Conference C champions Broxburn visit Conference A winners Penicuik Athletic tomorrow in the first of three play-off matches involving the winners of the three East of Scotland leagues to determine the overall champion, who will advance to the top of the pyramid and feature in next season’s Scottish Cup.
Broxburn have already upset the odds so far this season, as they finished five points clear of Linlithgow Rose in Conference C – winning their last 13 league matches – with Rose considered by many at the beginning of the campaign to be heavy favourites.
“Linlithgow were massive favourites and did a lot of their talking in the press, and they said this and that, but we just plodded away,” said former Preston Athletic man Binnie. “We played them at Broxburn when they could have went six points clear, and a lot of the boys were saying if we didn’t win we could essentially say goodbye to our chances of winning the league, but we won 4-3 after being 3-2 down with five minutes to go. I think the difference was that we were always quietly confident whereas they were vocal in their thoughts of who should win the league and who was the best team, and that was one of the things we used to fuel our season.
“It has been very much us focussing on ourselves as opposed to worrying about others.
“For us to get this far and to finish five points clear is worth celebrating in itself. We’ve been used to being overlooked all season, so we are very confident in ourselves. I know a few of the Penicuik boys, Sam Jones and Greg Page, who are both brilliant players, and I have seen some of their games this season. These next two games are massive, not that we are looking past Penicuik yet, because all our focus is on that.”
The 22-year-old only switched from a midfielder to a striker a few years ago, the move thanks to then Preston under-20s boss George Thomson, who convinced Binnie to return to football after taking seven months out. The plan was a masterstroke, as Binnie returned, netting close to 30 goals in half a season, and he hasn’t looked back.
Binnie continued: “I packed it in after Christmas, then George got on to my case and asked me to come back. I have always played centre midfield since I was young but he said he would stick me up front. One of the things I didn’t fancy doing was just running after folk for 90 minutes like I used to do, I just wanted to go and enjoy it and George gave me that licence at Preston. He gave me the captain’s armband and told me to try and set an example to the young boys. For the first month I played centre mid and then he stuck me up front, and in my first four games I scored four hat-tricks. I cannot speak any higher of George, the guy is absolutely brilliant.”

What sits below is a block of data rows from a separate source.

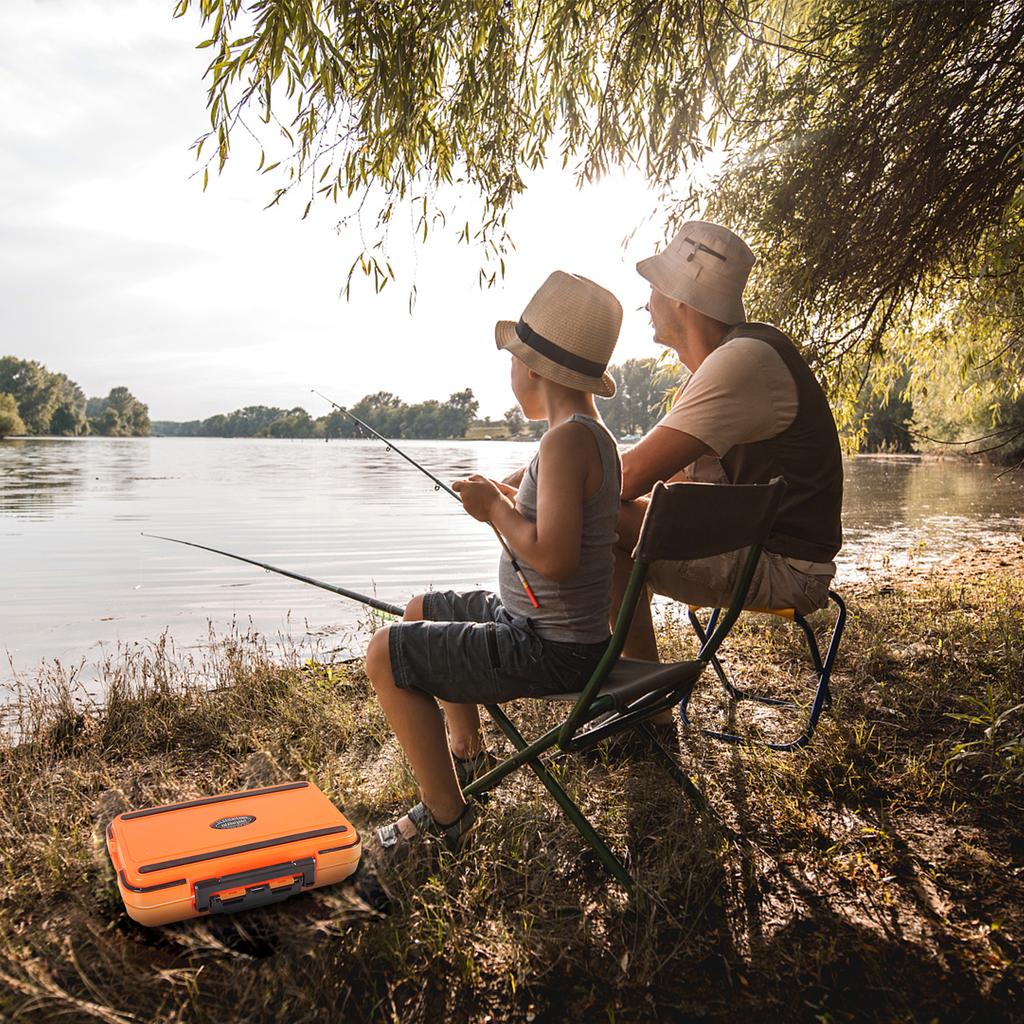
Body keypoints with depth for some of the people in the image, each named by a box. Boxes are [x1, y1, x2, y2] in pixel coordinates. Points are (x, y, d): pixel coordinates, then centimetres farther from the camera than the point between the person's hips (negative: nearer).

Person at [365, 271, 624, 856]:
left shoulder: (568, 438, -24)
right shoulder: (592, 434, 8)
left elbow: (553, 558, -33)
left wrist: (496, 510, -17)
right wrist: (508, 503, 8)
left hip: (551, 651, -10)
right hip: (540, 628, 10)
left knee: (387, 654, -10)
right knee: (420, 613, 25)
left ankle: (446, 818, 3)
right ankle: (468, 752, 37)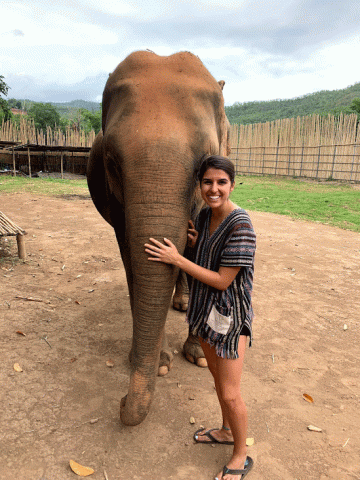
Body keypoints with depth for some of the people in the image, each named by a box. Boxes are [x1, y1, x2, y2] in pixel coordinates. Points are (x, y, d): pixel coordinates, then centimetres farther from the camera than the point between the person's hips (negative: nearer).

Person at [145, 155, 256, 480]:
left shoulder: (240, 226, -25)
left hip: (229, 316, -8)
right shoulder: (205, 215, 0)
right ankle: (227, 431, 48)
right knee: (217, 376, 24)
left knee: (230, 393, 5)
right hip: (205, 309, 8)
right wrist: (195, 244, -8)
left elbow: (223, 281, -23)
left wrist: (177, 259, -22)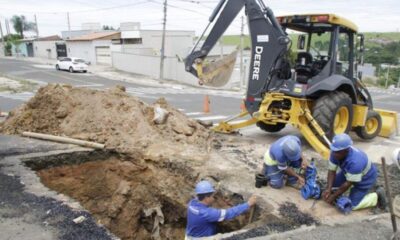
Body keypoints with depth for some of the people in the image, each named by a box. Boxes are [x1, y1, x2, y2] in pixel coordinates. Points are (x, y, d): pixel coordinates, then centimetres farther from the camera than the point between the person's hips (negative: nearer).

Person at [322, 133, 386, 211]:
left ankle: (377, 196, 12)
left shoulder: (355, 162, -42)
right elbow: (332, 171, -17)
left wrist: (333, 196, -24)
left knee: (353, 205, -7)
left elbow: (348, 183, -31)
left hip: (365, 178, -7)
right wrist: (328, 189, -28)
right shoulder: (336, 152, -25)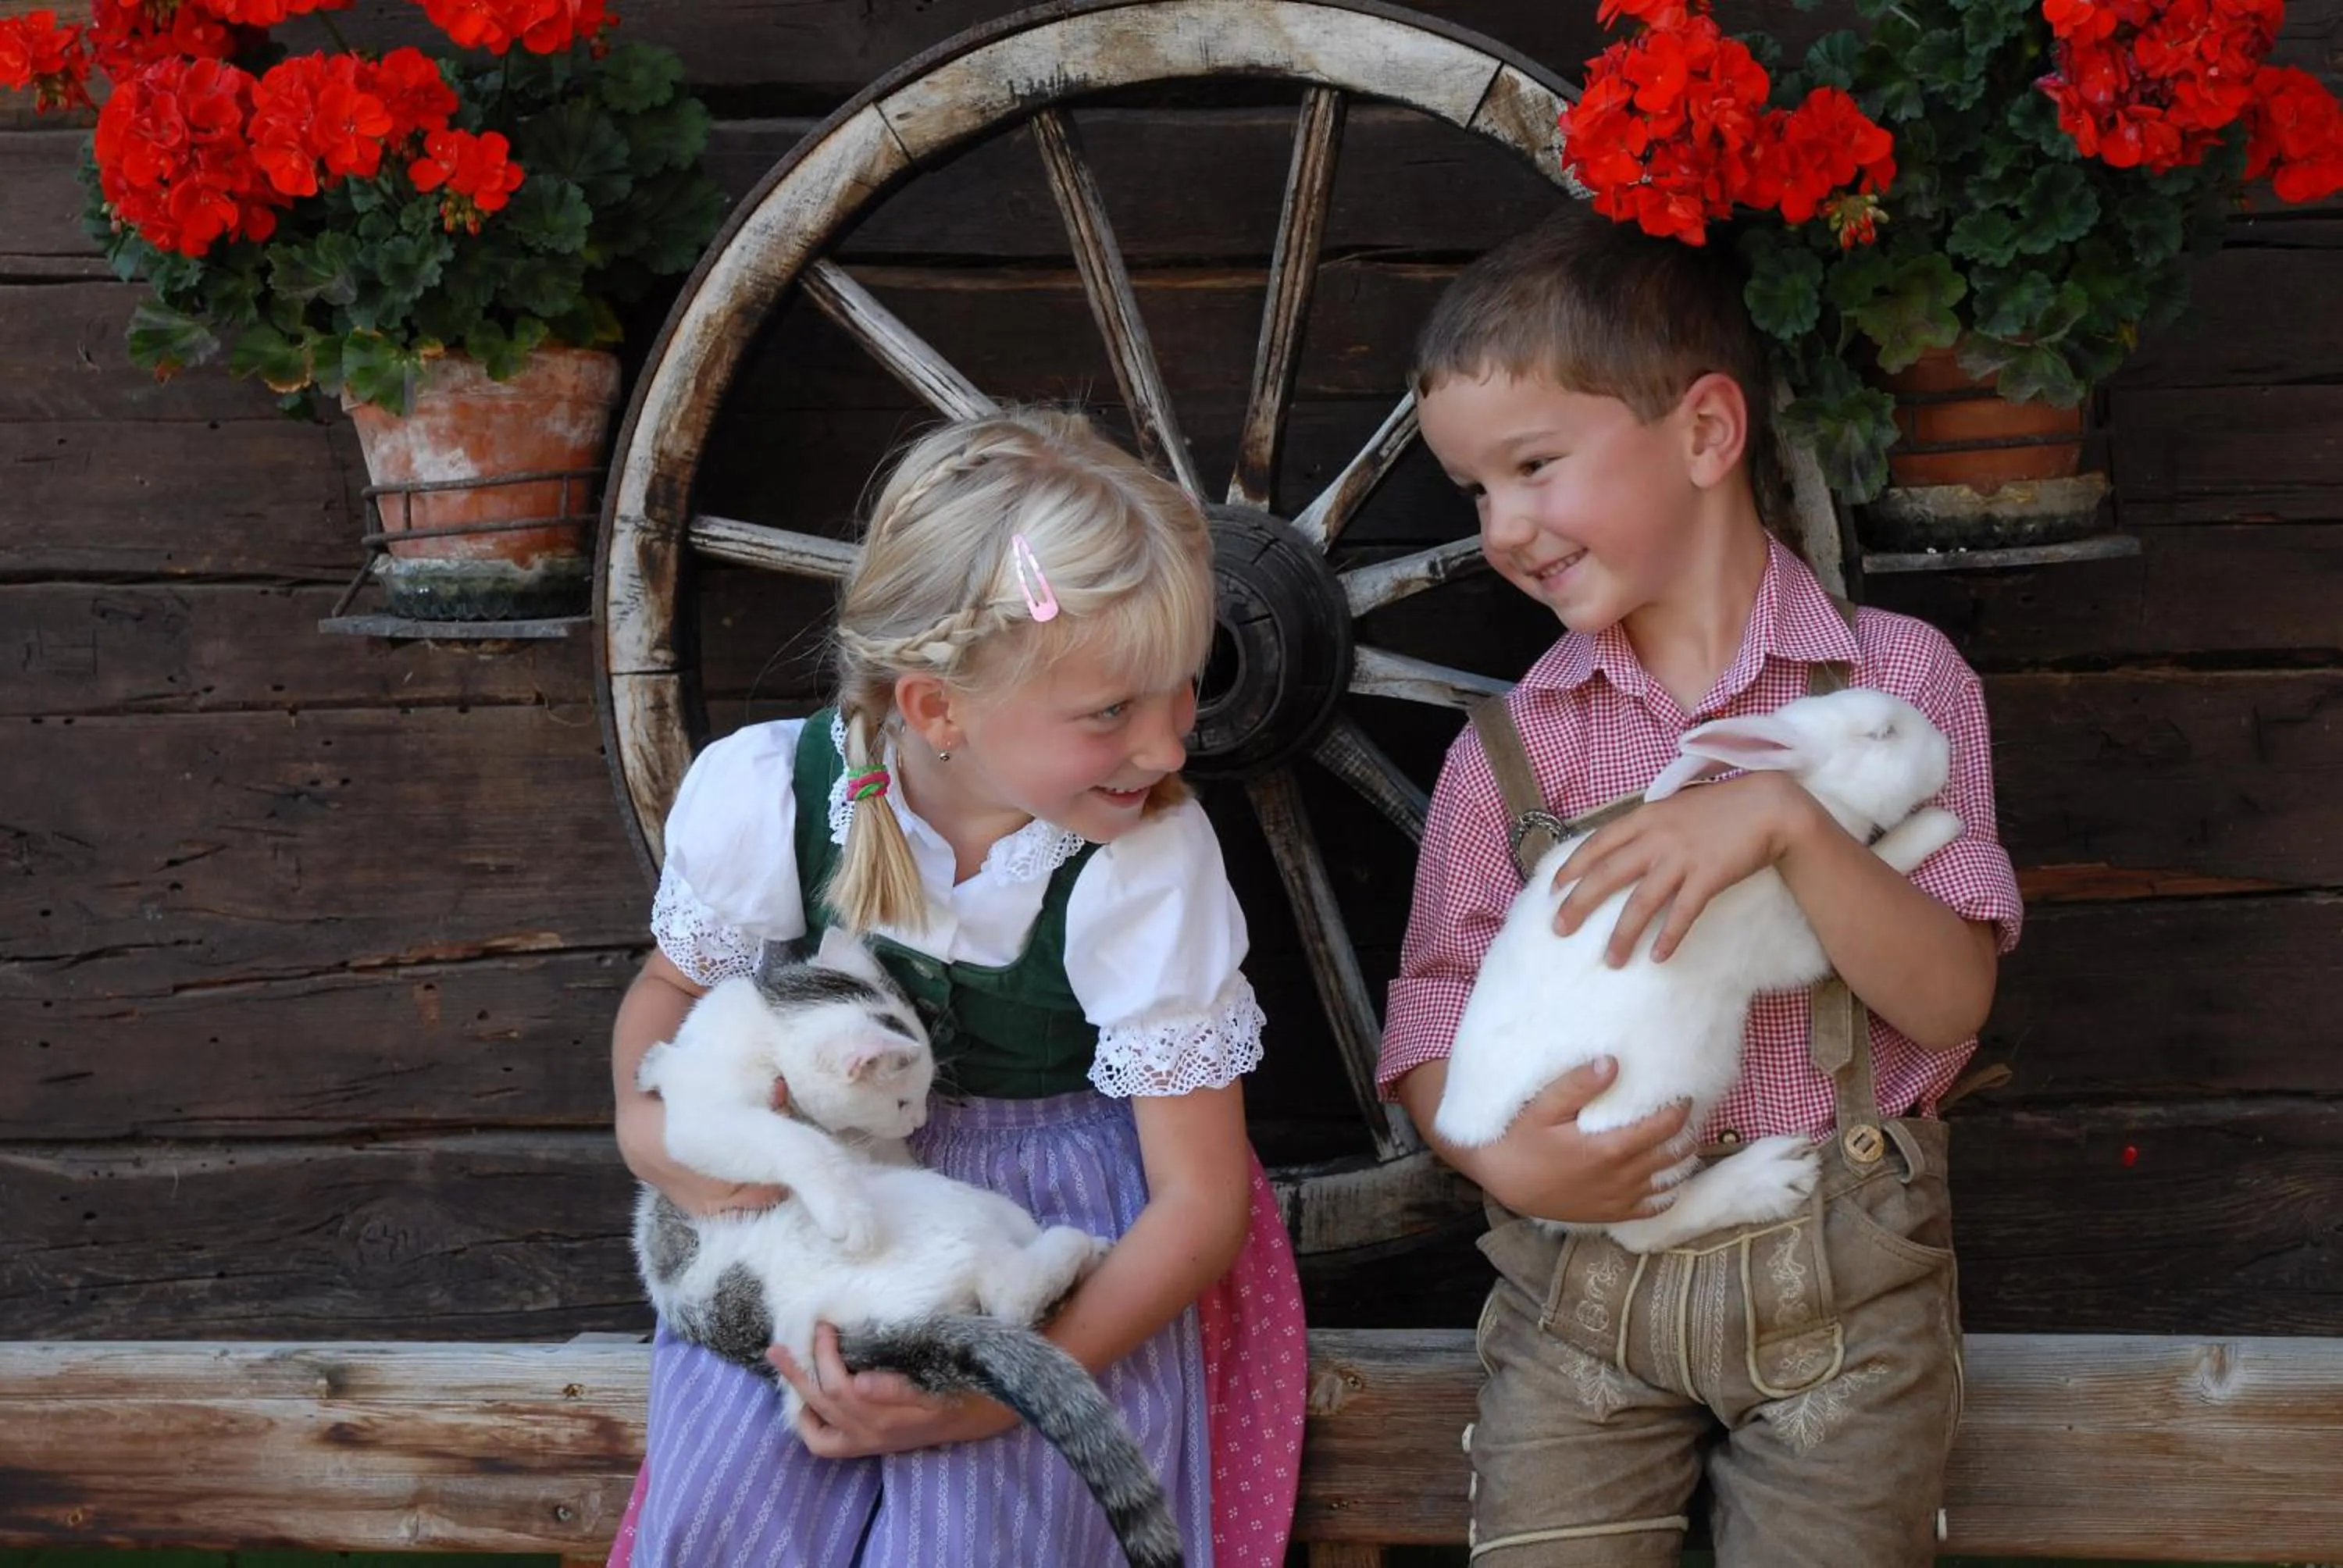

The striker’s resurgence is similar in a way to that of Broxburn, having risen from being a mid-table club in recent years in the Juniors to a community-backed outfit, riding a crest of a wave with the dream of competing in the Lowland League now within touching distance.
The togetherness of the club is something that has certainly left a mark on Binnie, who joined last summer.
“We get treated like royalty at Broxburn, it’s brilliant. I’ve never been treated like how we do at Broxburn, it’s a right good family feel to the place and they make you feel appreciated. With the season we’ve had so far, it’s all been pretty positive. It’s not just 11 boys on the park, it’s everyone on the sidelines and everyone back in the village. There is a real community feel about it, in the way that we are all in it together.”
Penicuik co-manager Kevin Milne says his players have their destiny in their own hands, given they play their two play-off matches first.
“We could effectively have it done and dusted by the Wednesday, which the other two teams can’t,” said Milne. “It is up to us to go and win the first game and then if we win that, we play Bonnyrigg on Wednesday, and if we win that, no-one else can win it. We are in a very good position given how the fixtures are arranged.”